Full-Time RV Expenses – What to Expect
If you’ve ever dreamt of swapping your stationary life for the freedom of the road, you’re not alone. Many are trading in their traditional homes for a life on wheels, living full-time in recreational vehicles. However, it’s essential to understand the financial implications before embarking on this lifestyle shift. This blog aims to shed light on the typical full-time RV expenses you can expect and how to manage them efficiently.
What is Included in a Full-Time RV Budget?
In a full-time RV budget, several costs are typically accounted for. These include, but are not limited to, the cost of the RV itself (either your monthly payment if financed, or the depreciation if you bought it outright), insurance, maintenance and repairs, campsite fees, fuel for driving, propane for heating and cooking, and utilities.
Other costs include lifestyle expenses like food, internet, entertainment, health insurance, and perhaps a storage unit for the belongings you leave behind.
How Much Would You Expect to Pay for Two People in a Year?
The annual cost of full-time RV living varies significantly based on factors like the type and condition of your RV, how much you travel, where you park, and your lifestyle choices. However, a reasonable range for two people might be somewhere between $20,000 and $30,000. Remember, this is just an estimate; your costs could be lower or higher.
Breaking Down the Full-Time RV Expenses
- RV Payment/Depreciation: If financed, your monthly RV payment would be a significant part of your budget. If you purchased your RV outright, factor in depreciation to account for its decreasing value over time.
- Insurance: RV insurance covers liability, collision, and comprehensive coverage. Rates vary based on the value and type of your RV, and your driving history.
- Maintenance and Repairs: Regular maintenance like oil changes, tire replacement, and unforeseen repairs can add up. An RV is essentially a home on wheels; hence it requires the upkeep of both.
- Campsite Fees: Depending on where you stay, campsite fees can range from free (boondocking or staying in a friend’s driveway) to over $100 per night in some luxury RV resorts.
- Fuel: The cost of fuel is a significant expense, varying based on how much you drive, the type of your RV, and current gas prices.
- Propane: Propane is used for heating, cooking, and sometimes running the refrigerator in an RV. The cost depends on usage and current propane prices.
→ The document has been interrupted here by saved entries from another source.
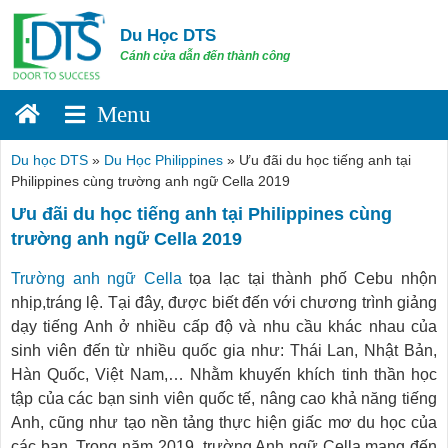
Skip
to
Du Học DTS
content
Cánh cửa dẫn đến thành công
Du học DTS
»
Du Học Philippines
»
Ưu đãi du học tiếng anh tại
Philippines cùng trường anh ngữ Cella 2019
Ưu đãi du học tiếng anh tại Philippines cùng
trường anh ngữ Cella 2019
Trường anh ngữ Cella
tọa lạc tại thành phố Cebu nhộn
nhịp,tráng lệ. Tại đây, được biết đến với chương trình giảng
dạy tiếng Anh ở nhiều cấp độ và nhu cầu khác nhau của
sinh viên đến từ nhiều quốc gia như: Thái Lan, Nhật Bản,
Hàn Quốc, Việt Nam,… Nhằm khuyến khích tinh thần học
tập của các bạn sinh viên quốc tế, nâng cao khả năng tiếng
Anh, cũng như tạo nền tảng thực hiện giấc mơ du học của
các bạn. Trong năm 2019, trường Anh ngữ Cella mang đến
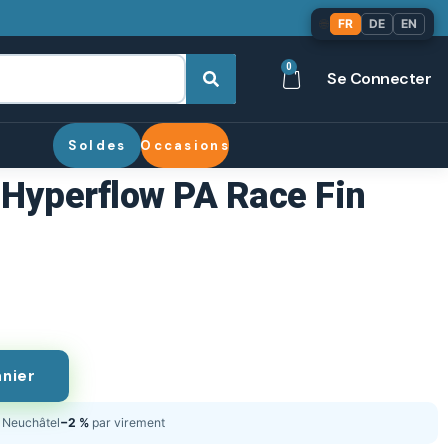
🌐
FR
DE
EN
0
Se Connecter
Soldes
Occasions
» Hyperflow PA Race Fin
anier
Neuchâtel
−2 %
par virement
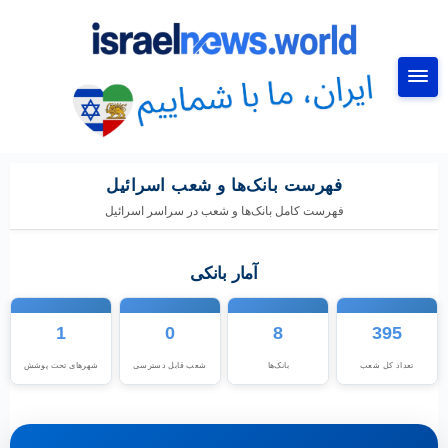
جستجو
فهرست بانک‌ها و شعب اسرائیل
فهرست کامل بانک‌ها و شعب در سراسر اسرائیل
آمار بانکی
1
0
8
395
تعداد کل شعب
بانک‌ها
شعب قابل دسترسی
شهرهای تحت پوشش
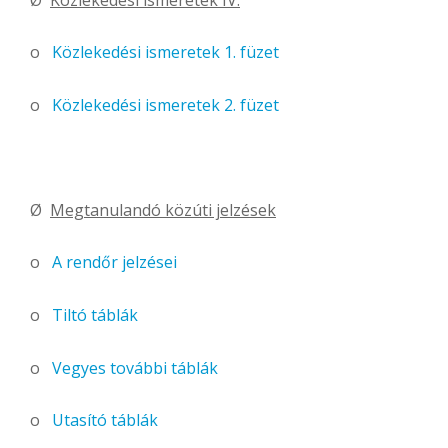
o
Közlekedési ismeretek 1. füzet
o
Közlekedési ismeretek 2. füzet
Ø
Megtanulandó közúti jelzések
o
A rendőr jelzései
o
Tiltó táblák
o
Vegyes további táblák
o
Utasító táblák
- Utilities: Some campgrounds include utilities in their fees, but others may charge extra for electricity, water, and sewer hookups.
- Food: This expense is similar to living in a traditional home, but may increase if you eat out more often while traveling.
- Internet: Staying connected on the road can require a mobile hotspot and an unlimited data plan.
- Entertainment: Costs here include sightseeing, attractions, hobbies, and other forms of recreation.
- Health Insurance: Options for health insurance will vary greatly depending on personal circumstances and can be a significant expense.
- Storage Unit: If you keep a storage unit for belongings you didn’t bring on the road with you, this will also be a monthly cost.
- Misc. expenses such as road tolls, dump & fill station fees, cosmetic fixes, and having a savings fund for any unexpected bills that may come up are also important considerations.
Remember, these expenses can greatly vary based on personal preferences, lifestyle choices, and the type and condition of your RV.
Learning How to Trim Expenses Wherever Possible
If you’re considering a full-time RV lifestyle, it’s crucial to learn how to trim expenses wherever possible. Choose affordable campsites (like LEISURE RESORT!) or boondocking to save on campsite fees. Implement energy-saving measures to cut down on utilities.
Plan your meals to reduce food waste. Opt for preventive maintenance to avoid expensive repairs later. And, perhaps most importantly, monitor your expenses regularly so you know where your money is going and can make necessary adjustments.
Living your life on the open road can be very rewarding. However, understanding and managing your full-time RV expenses can make this lifestyle sustainable in the long run.